Monday, August 18, 2014
Taking Chickens from Backyard to Freezer
For weeks I've been proclaiming the need to put some of my old laying hens in the freezer and remove them from dining at the backyard buffet since they were no longer contributing to the household groceries. Somehow, I just couldn't bring myself to do it.
I'm sure no one who has known me long would be surprised.
I'd raised most of the birds from day-old chicks, shipped overnight from a hatchery in West Virginia. I've carried them corn and laying pellets. Fed them scraps. Laughed at their skill in stripping the Thanksgiving turkey's carcass.
Then there's the fact that I'm a known animal lover and despite my stated desire to hunt deer, I've never gone hunting as I didn't grow up in a hunting family.

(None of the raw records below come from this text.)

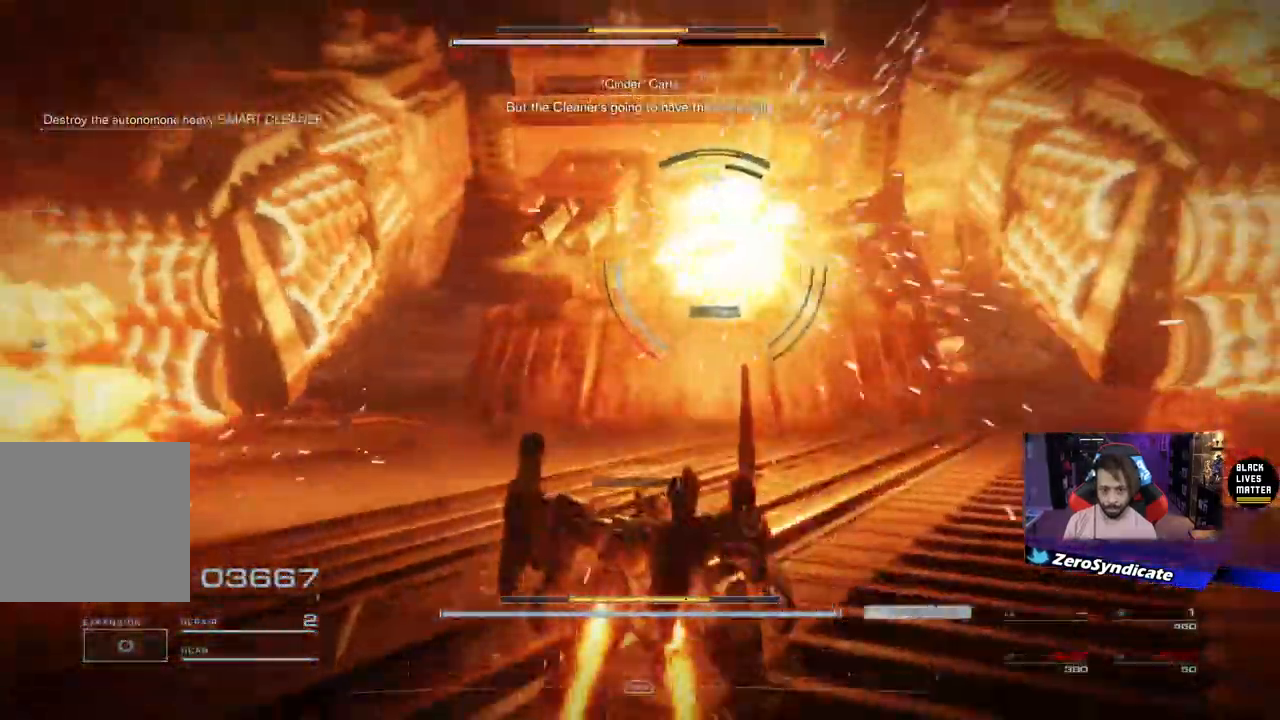
{"buttons": ["L1"], "left_stick": "up", "right_stick": "right", "events": [[17, "right_stick", "center"], [33, "left_stick", "up"], [83, "right_stick", "up"], [200, "R1", "up"], [317, "right_stick", "center"], [417, "right_stick", "right"]]}
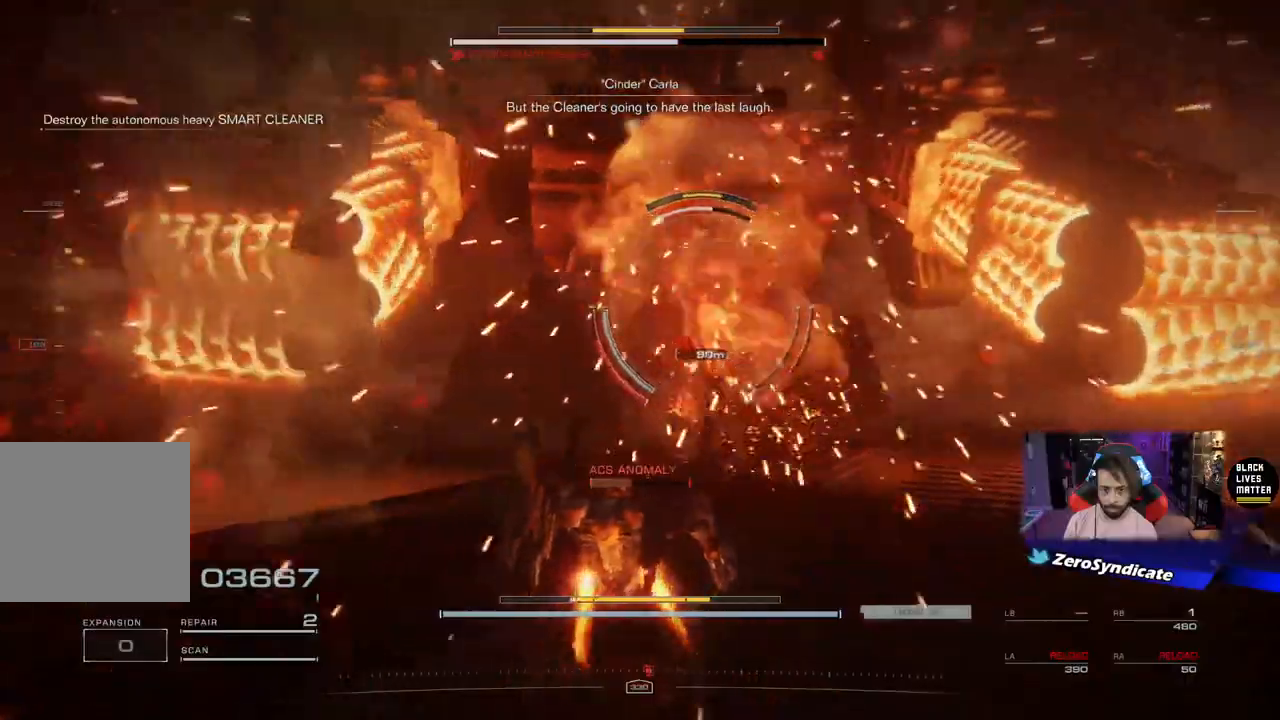
{"buttons": ["L1"], "left_stick": "down", "right_stick": "up-right", "events": [[150, "R1", "down"], [200, "right_stick", "center"], [267, "R1", "up"], [350, "left_stick", "down-right"], [383, "R1", "down"], [383, "right_stick", "up-right"], [433, "left_stick", "down"], [483, "R1", "up"]]}
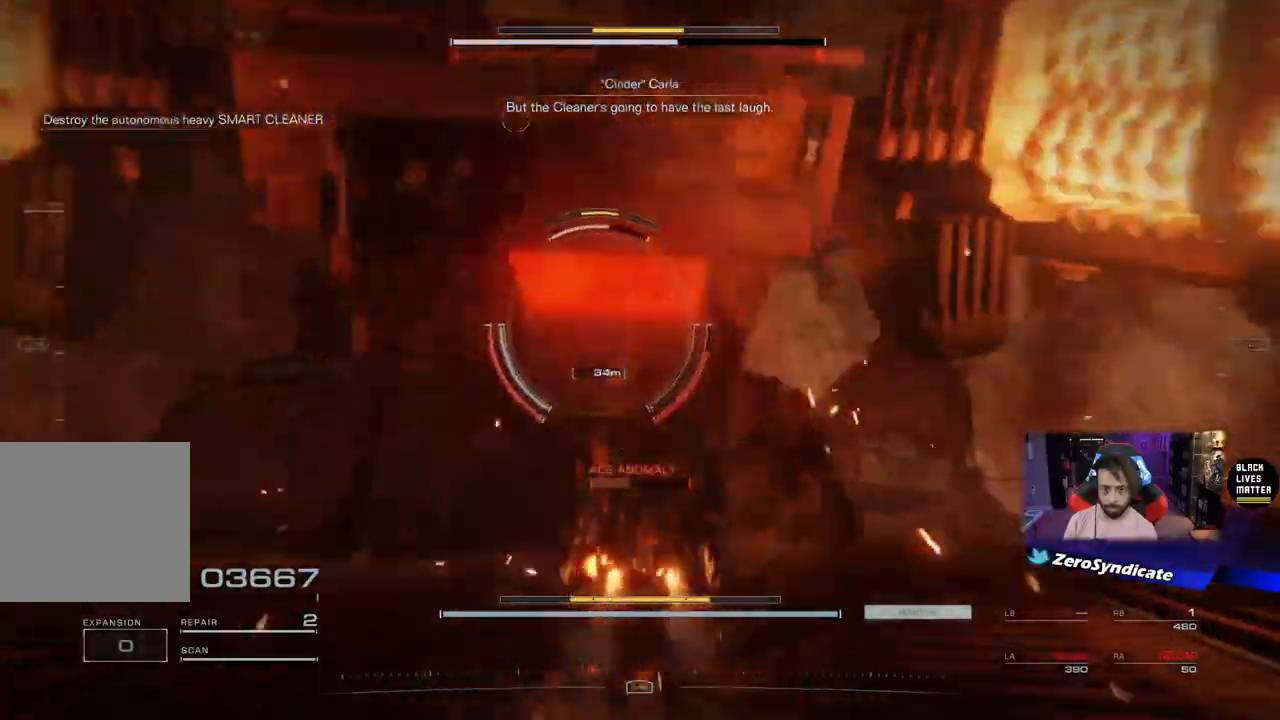
{"buttons": ["L1", "R2"], "left_stick": "down", "right_stick": "center", "events": [[83, "R1", "down"], [200, "R1", "up"], [400, "R2", "down"], [417, "right_stick", "center"]]}
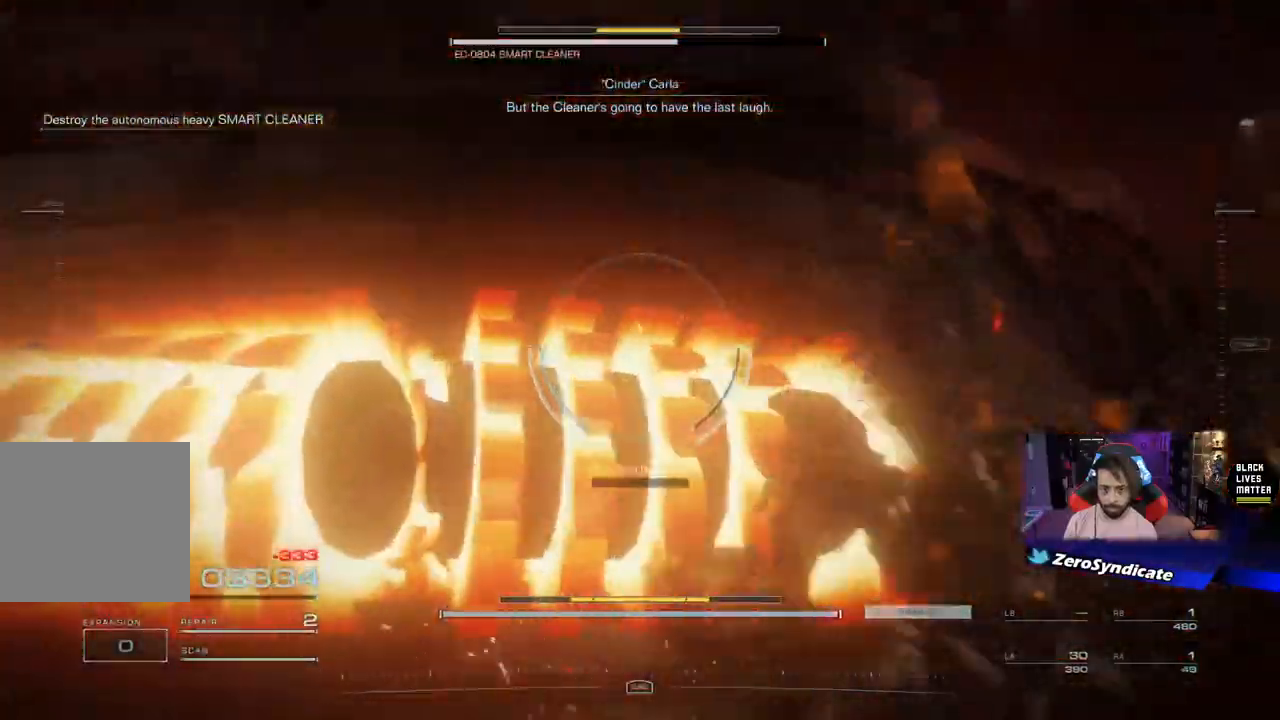
{"buttons": ["L1"], "left_stick": "down-right", "right_stick": "center", "events": [[17, "R2", "up"], [333, "R2", "down"], [433, "left_stick", "down-right"], [450, "R2", "up"]]}
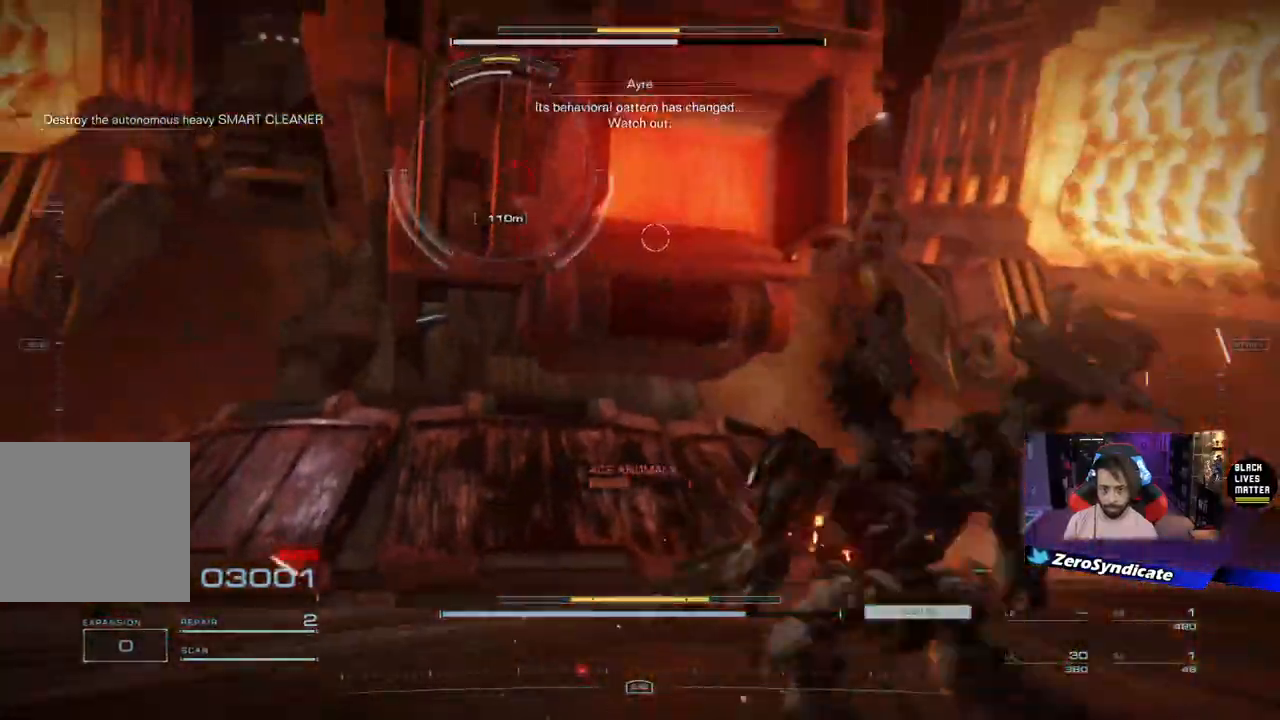
{"buttons": [], "left_stick": "center", "right_stick": "center", "events": [[367, "left_stick", "center"], [383, "DPAD_UP", "down"], [450, "L1", "up"], [483, "DPAD_UP", "up"]]}
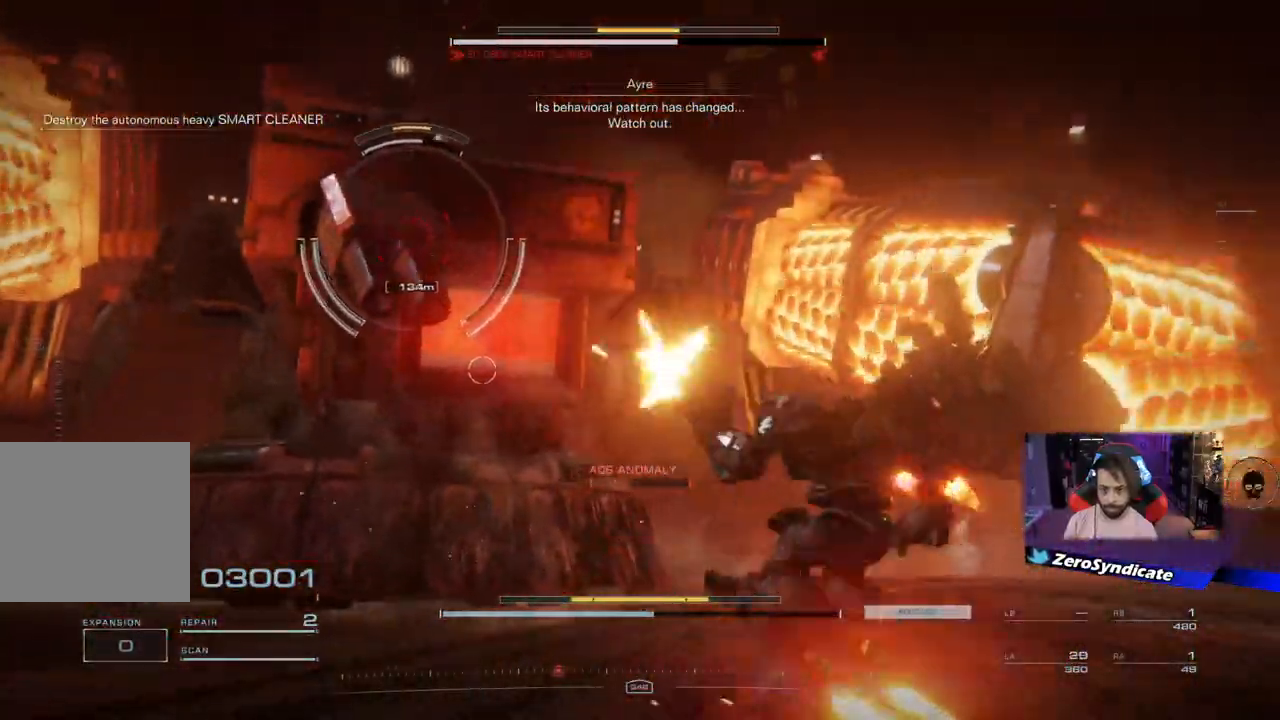
{"buttons": [], "left_stick": "down-right", "right_stick": "center", "events": [[200, "right_stick", "left"], [267, "left_stick", "down-right"], [317, "right_stick", "center"]]}
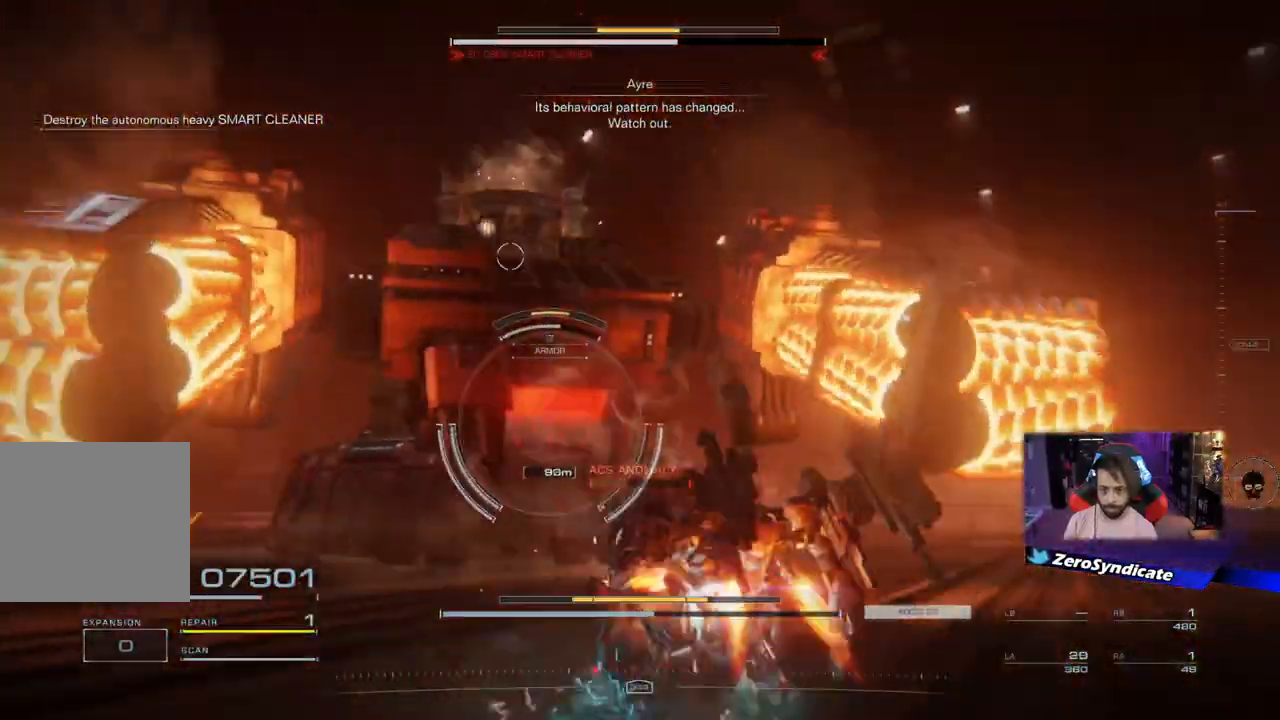
{"buttons": [], "left_stick": "up-left", "right_stick": "center", "events": [[150, "DPAD_UP", "down"], [250, "DPAD_UP", "up"], [300, "left_stick", "center"], [367, "left_stick", "left"], [433, "left_stick", "up-left"]]}
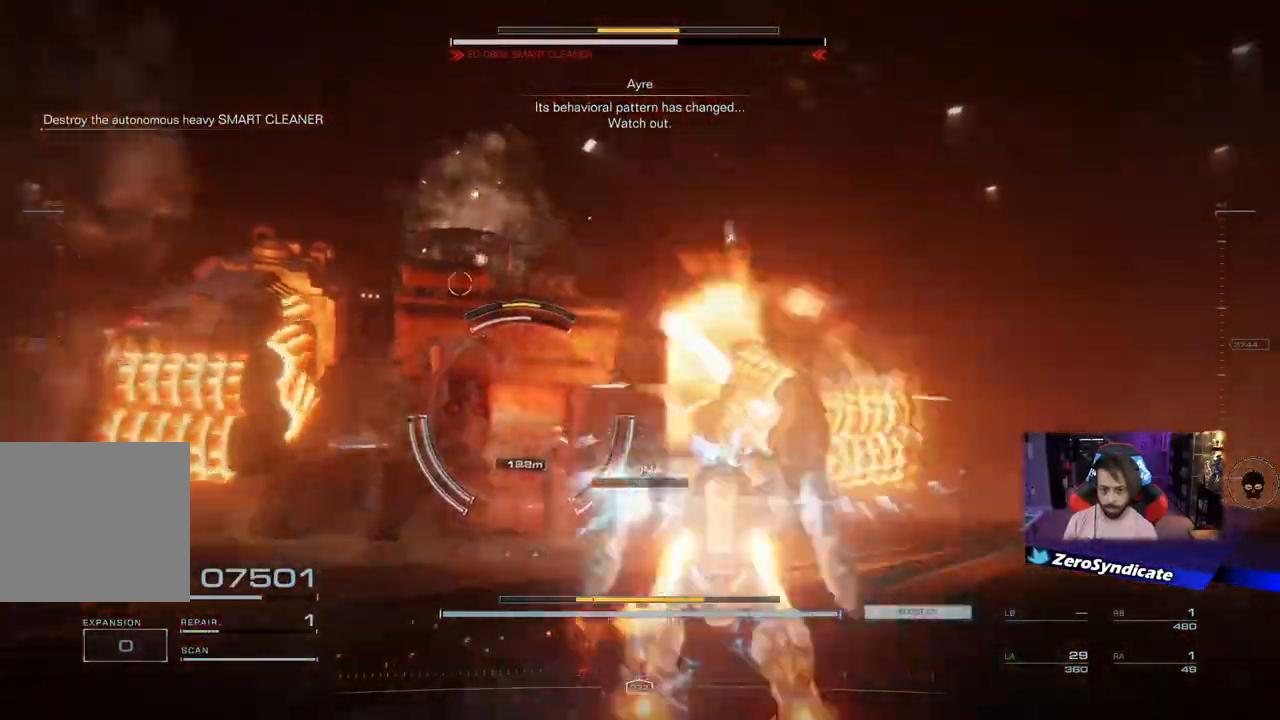
{"buttons": ["L1"], "left_stick": "up-right", "right_stick": "center", "events": [[50, "right_stick", "left"], [83, "left_stick", "up"], [100, "right_stick", "center"], [217, "L1", "down"], [383, "R1", "down"], [400, "right_stick", "up"], [483, "left_stick", "up-right"], [483, "right_stick", "center"], [500, "R1", "up"]]}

My grandparents lived on a farm, but if there was anything to be killed I was protected from the front line. Heck, my parents kept meat rabbits when I was a child, but I never had any interaction with that process either, even in my own backyard. So when it comes to rendering an animal lifeless and converting it into something to eat, I was pretty much without a clue beyond reading and YouTube.
But after Saturday, when I purchased six more pullets and a pair of Guinea fowl to add to my flock, I no longer could delay the inevitable. There was not really enough room for eight more birds in my small hen house.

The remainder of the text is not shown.